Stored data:

______

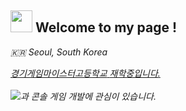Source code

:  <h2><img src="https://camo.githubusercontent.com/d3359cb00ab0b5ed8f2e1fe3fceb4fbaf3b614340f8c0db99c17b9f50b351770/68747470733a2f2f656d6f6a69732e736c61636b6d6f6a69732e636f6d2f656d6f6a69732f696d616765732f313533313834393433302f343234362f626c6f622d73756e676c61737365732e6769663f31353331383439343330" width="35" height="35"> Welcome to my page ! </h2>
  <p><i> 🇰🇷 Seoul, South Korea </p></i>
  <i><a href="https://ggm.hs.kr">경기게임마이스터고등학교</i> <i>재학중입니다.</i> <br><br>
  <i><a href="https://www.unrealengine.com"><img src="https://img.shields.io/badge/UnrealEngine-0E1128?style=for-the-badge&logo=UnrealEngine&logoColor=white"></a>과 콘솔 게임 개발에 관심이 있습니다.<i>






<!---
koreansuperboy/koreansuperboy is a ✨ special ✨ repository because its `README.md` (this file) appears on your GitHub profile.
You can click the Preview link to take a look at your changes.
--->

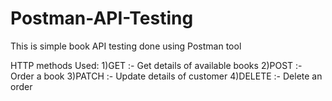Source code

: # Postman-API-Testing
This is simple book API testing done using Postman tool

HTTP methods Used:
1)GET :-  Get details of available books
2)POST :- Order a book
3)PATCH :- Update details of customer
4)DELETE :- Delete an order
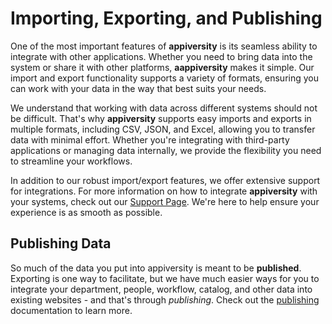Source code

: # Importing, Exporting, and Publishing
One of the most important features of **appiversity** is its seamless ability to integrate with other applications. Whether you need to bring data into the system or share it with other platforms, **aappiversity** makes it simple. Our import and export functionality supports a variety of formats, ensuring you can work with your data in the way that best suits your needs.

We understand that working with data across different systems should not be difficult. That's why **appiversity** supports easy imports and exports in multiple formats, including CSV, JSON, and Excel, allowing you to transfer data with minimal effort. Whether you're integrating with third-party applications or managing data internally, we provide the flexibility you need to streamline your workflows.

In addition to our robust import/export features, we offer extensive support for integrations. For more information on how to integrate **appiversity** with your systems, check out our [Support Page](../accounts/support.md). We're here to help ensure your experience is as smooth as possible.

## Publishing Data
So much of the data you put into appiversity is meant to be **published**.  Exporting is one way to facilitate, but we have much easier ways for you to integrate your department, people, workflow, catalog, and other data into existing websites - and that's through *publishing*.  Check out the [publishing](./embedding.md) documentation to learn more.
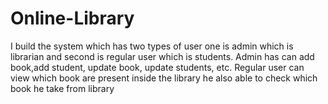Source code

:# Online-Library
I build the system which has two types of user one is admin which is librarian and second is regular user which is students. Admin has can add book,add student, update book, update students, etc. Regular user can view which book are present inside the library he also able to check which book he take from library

______

_Problem statement_: Within the entries, determine the count of lines containing the string "href" and output it alone.

_Finished task_: 2